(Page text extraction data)
Start of Block

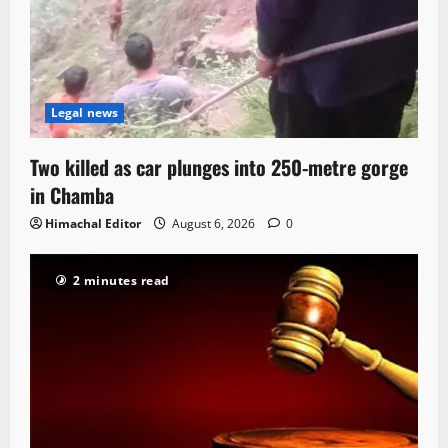
Legal news
Two killed as car plunges into 250-metre gorge
in Chamba
Himachal Editor
August 6, 2026
0
2 minutes read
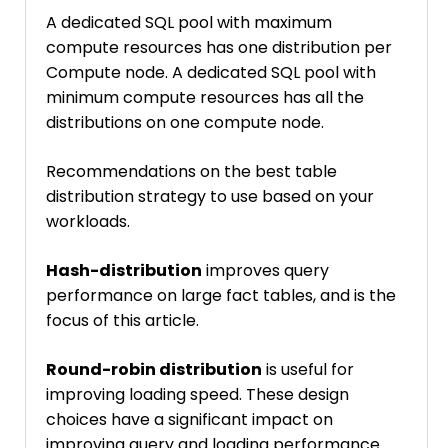
A dedicated SQL pool with maximum
compute resources has one distribution per
Compute node. A dedicated SQL pool with
minimum compute resources has all the
distributions on one compute node.
Recommendations on the best table
distribution strategy to use based on your
workloads.
Hash-distribution
improves query
performance on large fact tables, and is the
focus of this article.
Round-robin distribution
is useful for
improving loading speed. These design
choices have a significant impact on
improving query and loading performance.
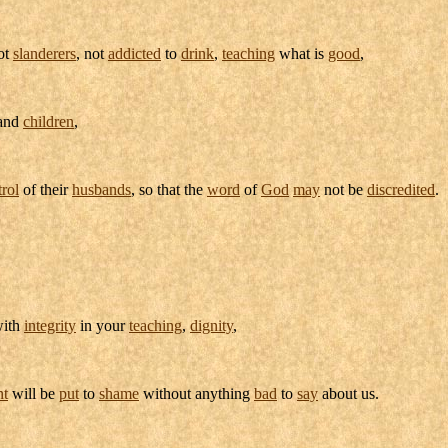
not
slanderers
, not
addicted
to
drink
,
teaching
what is
good
,
and
children
,
trol
of their
husbands
, so that the
word
of
God
may
not be
discredited
.
with
integrity
in your
teaching
,
dignity
,
nt
will be
put
to
shame
without anything
bad
to
say
about us.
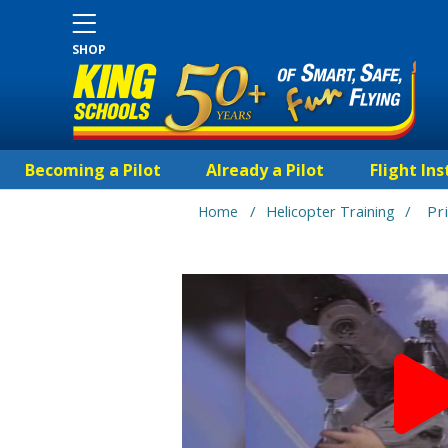
SHOP
Becoming a Pilot
Already a Pilot
Flight Ins
/
/
Pr
Home
Helicopter Training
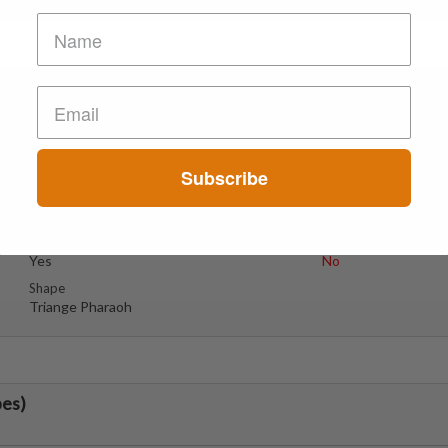
Suspect Contents
Logo
MDA
Pharaoh
Subscribe
Rating
Color
Tested Only
Orange
Reagent Tested
Warning
Yes
No
Shape
Triange Pharaoh
bes)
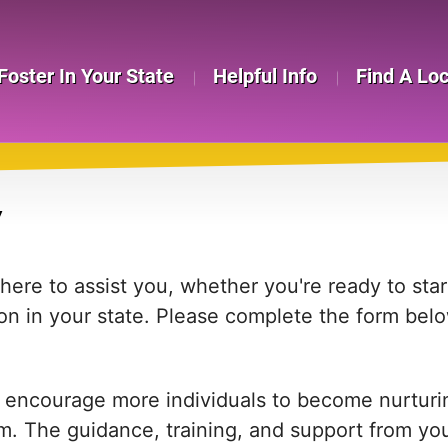
Foster In Your State
Helpful Info
Find A Lo
Y
re to assist you, whether you're ready to start
on in your state. Please complete the form bel
 encourage more individuals to become nurturing
em. The guidance, training, and support from yo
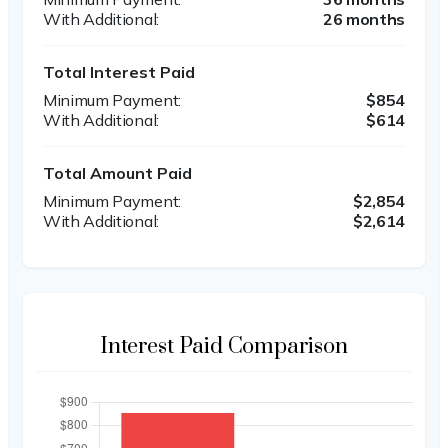
26 months
Total Interest Paid
$854
$614
Total Amount Paid
$2,854
$2,614
Interest Paid Comparison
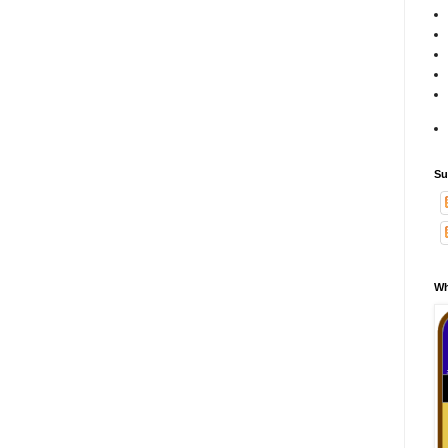
Su
Wh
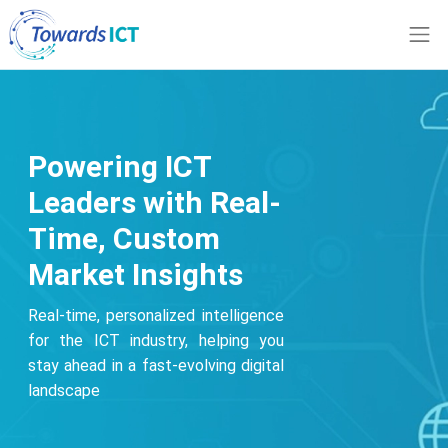
Powering ICT
Leaders with Real-
Time, Custom
Market Insights
Real-time, personalized intelligence
for the ICT industry, helping you
stay ahead in a fast-evolving digital
landscape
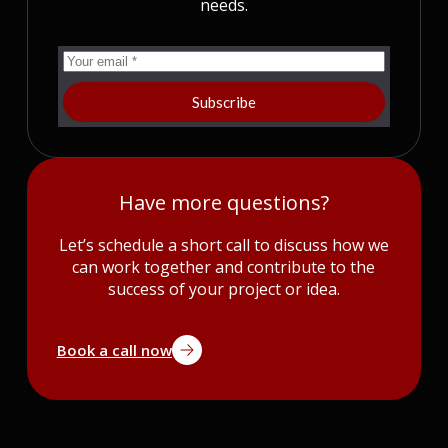
needs.
Subscribe
Have more questions?
Let’s schedule a short call to discuss how we
can work together and contribute to the
success of your project or idea.
Book a call now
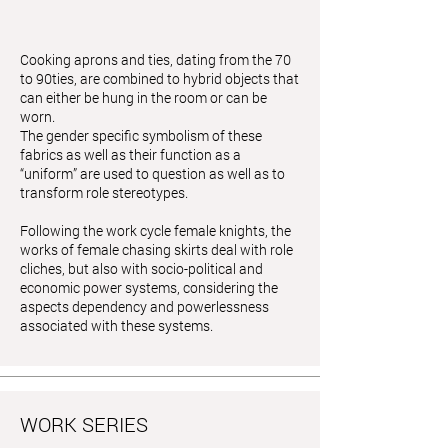
Cooking aprons and ties, dating from the 70
to 90ties, are combined to hybrid objects that
can either be hung in the room or can be
worn.
The gender specific symbolism of these
fabrics as well as their function as a
“uniform” are used to question as well as to
transform role stereotypes.
Following the work cycle female knights, the
works of female chasing skirts deal with role
cliches, but also with socio-political and
economic power systems, considering the
aspects dependency and powerlessness
associated with these systems.
WORK SERIES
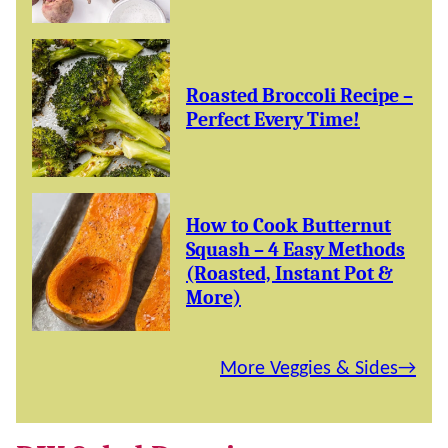
Roasted Broccoli Recipe –
Perfect Every Time!
How to Cook Butternut
Squash – 4 Easy Methods
(Roasted, Instant Pot &
More)
More Veggies & Sides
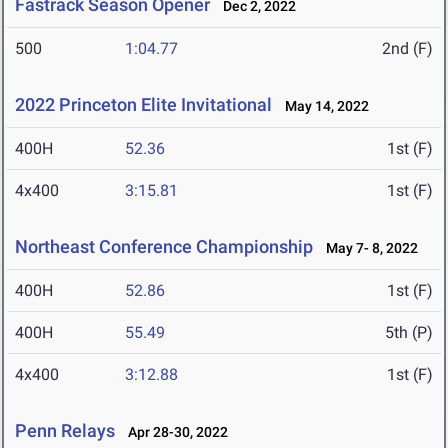
Fastrack Season Opener
Dec 2, 2022
500
1:04.77
2nd (F)
2022 Princeton Elite Invitational
May 14, 2022
400H
52.36
1st (F)
4x400
3:15.81
1st (F)
Northeast Conference Championship
May 7- 8, 2022
400H
52.86
1st (F)
400H
55.49
5th (P)
4x400
3:12.88
1st (F)
Penn Relays
Apr 28-30, 2022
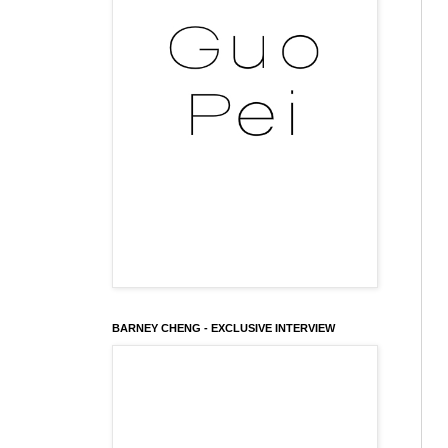
BARNEY CHENG - EXCLUSIVE INTERVIEW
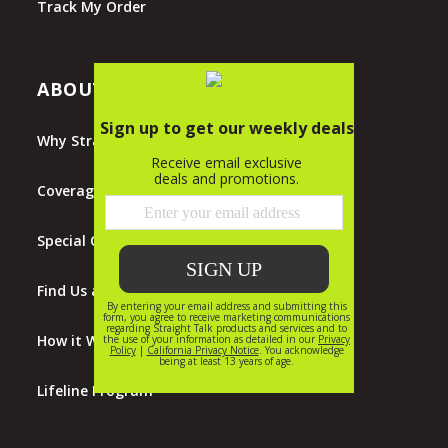
Track My Order
ABOUT STRAIGHT TALK
Why Straight Talk?
Coverage Map
Special Offers
Find Us at Walmart
How it Works
Lifeline Program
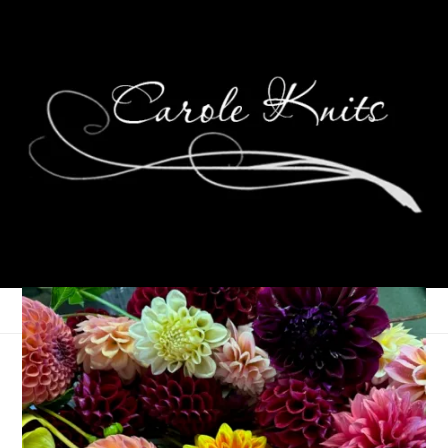
Wednesdays Are For
Knitting: Miss BB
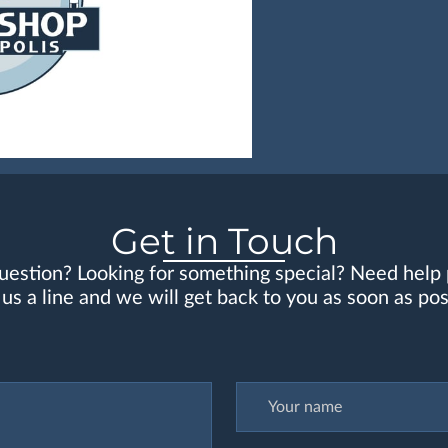
Get in Touch
uestion? Looking for something special? Need help 
us a line and we will get back to you as soon as pos
Your name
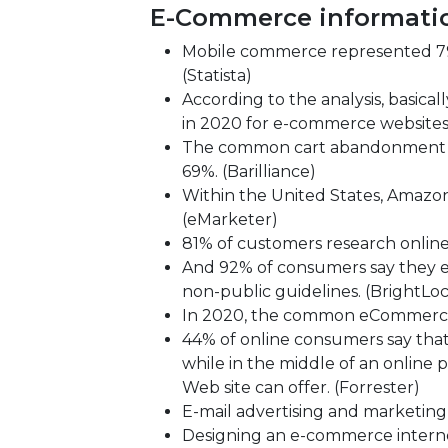
E-Commerce informati
Mobile commerce represented 79 
(Statista)
According to the analysis, basic
in 2020 for e-commerce websites
The common cart abandonment r
69%. (Barilliance)
Within the United States, Amazon 
(eMarketer)
81% of customers research online
And 92% of consumers say they ex
non-public guidelines. (BrightLoc
In 2020, the common eCommerce c
44% of online consumers say that
while in the middle of an online 
Web site can offer. (Forrester)
E-mail advertising and marketing
Designing an e-commerce internet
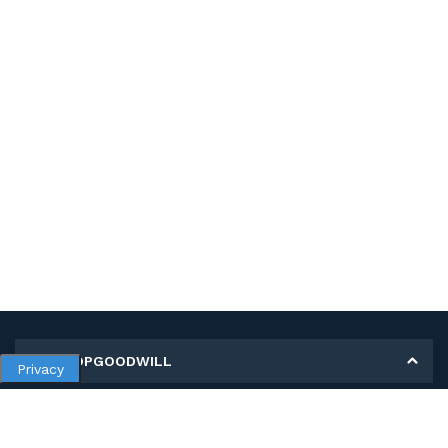
MY SHOPGOODWILL
Privacy
Personal Information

End of Block

### [Required work]
Reproduce verbatim every line of text from all the entries above, leaving the picture placeholders out of your answer.

### [Written response]
Legal news
Two killed as car plunges into 250-metre gorge
in Chamba
Himachal Editor
August 6, 2026
0
2 minutes read
A dedicated SQL pool with maximum
compute resources has one distribution per
Compute node. A dedicated SQL pool with
minimum compute resources has all the
distributions on one compute node.
Recommendations on the best table
distribution strategy to use based on your
workloads.
Hash-distribution
improves query
performance on large fact tables, and is the
focus of this article.
Round-robin distribution
is useful for
improving loading speed. These design
choices have a significant impact on
improving query and loading performance.
not
slanderers
, not
addicted
to
drink
,
teaching
what is
good
,
and
children
,
trol
of their
husbands
, so that the
word
of
God
may
not be
discredited
.
with
integrity
in your
teaching
,
dignity
,
nt
will be
put
to
shame
without anything
bad
to
say
about us.
SHOP
Becoming a Pilot
Already a Pilot
Flight Ins
/
/
Pr
Home
Helicopter Training
Suspect Contents
Logo
MDA
Pharaoh
Subscribe
Rating
Color
Tested Only
Orange
Reagent Tested
Warning
Yes
No
Shape
Triange Pharaoh
bes)
Foster In Your State
Helpful Info
Find A Lo
Y
re to assist you, whether you're ready to start
on in your state. Please complete the form bel
 encourage more individuals to become nurturing
em. The guidance, training, and support from yo
26 months
Total Interest Paid
$854
$614
Total Amount Paid
$2,854
$2,614
Interest Paid Comparison
Su
Wh
Powering ICT
Leaders with Real-
Time, Custom
Market Insights
Real-time, personalized intelligence
for the ICT industry, helping you
stay ahead in a fast-evolving digital
landscape
needs.
Subscribe
Have more questions?
Let’s schedule a short call to discuss how we
can work together and contribute to the
success of your project or idea.
Book a call now
Cooking aprons and ties, dating from the 70
to 90ties, are combined to hybrid objects that
can either be hung in the room or can be
worn.
The gender specific symbolism of these
fabrics as well as their function as a
“uniform” are used to question as well as to
transform role stereotypes.
Following the work cycle female knights, the
works of female chasing skirts deal with role
cliches, but also with socio-political and
economic power systems, considering the
aspects dependency and powerlessness
associated with these systems.
WORK SERIES
Roasted Broccoli Recipe –
Perfect Every Time!
How to Cook Butternut
Squash – 4 Easy Methods
(Roasted, Instant Pot &
More)
More Veggies & Sides
Fastrack Season Opener
Dec 2, 2022
500
1:04.77
2nd (F)
2022 Princeton Elite Invitational
May 14, 2022
400H
52.36
1st (F)
4x400
3:15.81
1st (F)
Northeast Conference Championship
May 7- 8, 2022
400H
52.86
1st (F)
400H
55.49
5th (P)
4x400
3:12.88
1st (F)
Penn Relays
Apr 28-30, 2022
BARNEY CHENG - EXCLUSIVE INTERVIEW
Track My Order
ABOUT STRAIGHT TALK
Why Straight Talk?
Coverage Map
Special Offers
Find Us at Walmart
How it Works
Lifeline Program
Wednesdays Are For
Knitting: Miss BB
Get in Touch
uestion? Looking for something special? Need help 
us a line and we will get back to you as soon as pos
Your name
E-Commerce informati
Mobile commerce represented 79 
(Statista)
According to the analysis, basic
in 2020 for e-commerce websites
The common cart abandonment r
69%. (Barilliance)
Within the United States, Amazon 
(eMarketer)
81% of customers research online
And 92% of consumers say they ex
non-public guidelines. (BrightLoc
In 2020, the common eCommerce c
44% of online consumers say that
while in the middle of an online 
Web site can offer. (Forrester)
E-mail advertising and marketing
Designing an e-commerce internet
MY SHOPGOODWILL
Privacy
Personal Information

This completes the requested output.